JADS Alumni Event
On the 27th of November JADS is organizing another Alumni event for Professional Education, Master and PDEng Alumni! We hope you can all join us online to socialize together while enjoying interesting presentations from some of our professors! The program of our event will be as followed:
Program Alumni Event
Program Alumni Event
- 16.00 Welcome by the Chairman of the Day: Emile Aarts
- 16.15 JADS Talk by Ksenia Podoynitsyna about NLP and Text Mining
- 16.45 Switch/short break to get coffee or a beer
- 16.55 JADS Talk by Martijn Willemsen about Explainable & Interactive AI
- 16.25 End of the talks, introduction platform Gather.town
- 17.30 Time to catch up with fellow alumni in social platform Gather.town
Speakers & Content of the day
Ksenia Podoynitsyna about NLP and Text Mining
Ksenia Podoynitsyna is an Associate Professor of Data-Driven Entrepreneurship, serving as the Program Director of the master “Data Science and Entrepreneurship” and Data Entrepreneurship unit head at JADS. Ksenia will provide an overview of recent projects employing text mining and natural language processing techniques in JADS and discuss the overall learning points from these projects.

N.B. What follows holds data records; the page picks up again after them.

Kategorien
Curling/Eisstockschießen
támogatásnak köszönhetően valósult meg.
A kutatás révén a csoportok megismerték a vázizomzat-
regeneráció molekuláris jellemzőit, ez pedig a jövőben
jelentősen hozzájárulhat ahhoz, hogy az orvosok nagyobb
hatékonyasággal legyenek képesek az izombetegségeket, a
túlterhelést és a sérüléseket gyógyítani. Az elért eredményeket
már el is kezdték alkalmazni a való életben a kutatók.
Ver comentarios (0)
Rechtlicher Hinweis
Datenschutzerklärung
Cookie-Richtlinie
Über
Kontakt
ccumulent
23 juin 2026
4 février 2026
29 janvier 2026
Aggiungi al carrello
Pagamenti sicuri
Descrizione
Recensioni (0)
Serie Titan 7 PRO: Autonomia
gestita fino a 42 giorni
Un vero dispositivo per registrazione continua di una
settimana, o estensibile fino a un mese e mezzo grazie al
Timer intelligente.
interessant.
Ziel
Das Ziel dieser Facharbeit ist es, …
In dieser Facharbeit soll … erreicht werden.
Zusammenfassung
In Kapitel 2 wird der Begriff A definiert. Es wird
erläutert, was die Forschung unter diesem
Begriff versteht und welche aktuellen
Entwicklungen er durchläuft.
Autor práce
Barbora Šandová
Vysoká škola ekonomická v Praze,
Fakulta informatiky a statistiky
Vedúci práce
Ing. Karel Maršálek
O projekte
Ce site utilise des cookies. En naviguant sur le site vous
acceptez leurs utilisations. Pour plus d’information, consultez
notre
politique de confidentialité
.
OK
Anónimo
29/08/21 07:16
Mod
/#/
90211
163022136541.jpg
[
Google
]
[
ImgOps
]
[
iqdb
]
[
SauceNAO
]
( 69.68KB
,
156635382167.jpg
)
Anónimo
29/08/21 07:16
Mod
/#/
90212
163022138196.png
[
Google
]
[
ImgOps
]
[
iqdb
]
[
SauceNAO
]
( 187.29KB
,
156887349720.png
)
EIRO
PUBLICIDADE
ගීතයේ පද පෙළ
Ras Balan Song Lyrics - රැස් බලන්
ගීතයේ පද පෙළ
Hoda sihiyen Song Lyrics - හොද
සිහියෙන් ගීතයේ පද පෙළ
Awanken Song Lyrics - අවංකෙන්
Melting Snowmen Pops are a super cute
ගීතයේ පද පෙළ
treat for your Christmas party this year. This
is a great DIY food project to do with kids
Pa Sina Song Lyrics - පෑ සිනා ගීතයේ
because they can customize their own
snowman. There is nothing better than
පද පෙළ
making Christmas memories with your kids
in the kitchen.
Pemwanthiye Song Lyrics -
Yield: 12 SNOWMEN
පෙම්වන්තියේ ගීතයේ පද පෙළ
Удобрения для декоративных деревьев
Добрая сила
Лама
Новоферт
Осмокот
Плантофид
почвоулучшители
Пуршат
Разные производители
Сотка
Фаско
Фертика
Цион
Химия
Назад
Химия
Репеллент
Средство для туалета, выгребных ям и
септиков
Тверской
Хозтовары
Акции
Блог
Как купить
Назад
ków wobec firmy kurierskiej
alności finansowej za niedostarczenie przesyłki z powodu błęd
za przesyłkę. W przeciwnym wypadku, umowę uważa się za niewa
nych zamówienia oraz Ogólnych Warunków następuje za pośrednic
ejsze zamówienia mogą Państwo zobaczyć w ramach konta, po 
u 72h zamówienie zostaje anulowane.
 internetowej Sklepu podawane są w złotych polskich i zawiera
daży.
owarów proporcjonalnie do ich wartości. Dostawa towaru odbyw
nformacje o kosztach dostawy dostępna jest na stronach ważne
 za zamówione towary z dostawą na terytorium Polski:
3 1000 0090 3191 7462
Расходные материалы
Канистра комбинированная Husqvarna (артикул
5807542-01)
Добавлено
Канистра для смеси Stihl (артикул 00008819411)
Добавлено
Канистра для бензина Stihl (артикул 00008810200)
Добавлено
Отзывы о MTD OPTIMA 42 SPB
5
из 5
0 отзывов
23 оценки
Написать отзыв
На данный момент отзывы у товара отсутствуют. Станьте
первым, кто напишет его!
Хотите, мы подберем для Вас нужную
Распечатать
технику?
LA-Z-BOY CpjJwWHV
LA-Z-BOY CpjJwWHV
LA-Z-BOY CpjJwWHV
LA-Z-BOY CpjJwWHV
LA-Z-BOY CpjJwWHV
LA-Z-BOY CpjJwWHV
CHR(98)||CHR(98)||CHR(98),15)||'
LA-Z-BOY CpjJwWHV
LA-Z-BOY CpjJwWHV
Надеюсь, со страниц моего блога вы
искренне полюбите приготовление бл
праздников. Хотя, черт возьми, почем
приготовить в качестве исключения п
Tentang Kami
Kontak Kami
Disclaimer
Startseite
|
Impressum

She will also share the recent developments in JADS in general and the master “Data Science and Entrepreneurship” in particular, highlighting the opportunities for collaboration on both education and applied research side.
Martijn Willemsen about Explainable & interactive AI
Martijn Willemsen is an Associate professor of Human Decision Making in Interactive Systems. As head of the recommender lab at JADS, he focuses his research on the user-centric aspects of recommender systems. In his research he focuses on how recommender systems can help people to explore new preferences and tastes, rather than keeping them in their bubble. He develops music recommenders for genre exploration and for groups rather than for individuals. He also has worked on recommenders in the domain of personalized energy saving advice and healthy lifestyles.
In his talk he will discuss the recent interest in explainable AI and tools for interpretability and visualizations such as SHAP and lime. Research shows that data scientists have a hard time to understand the outcomes of their models even when provided with these types of tools which calls for more research on human-algorithm interaction. Users should be able to interact and collaborate with the algorithms, to indicate when a prediction is wrong, or to collaboratively come to a better prediction or advice. He will illustrate this on his recent research on pacing advice for marathon runners to run a personal best that shows collaboration between coach and algorithm could improve model predictions.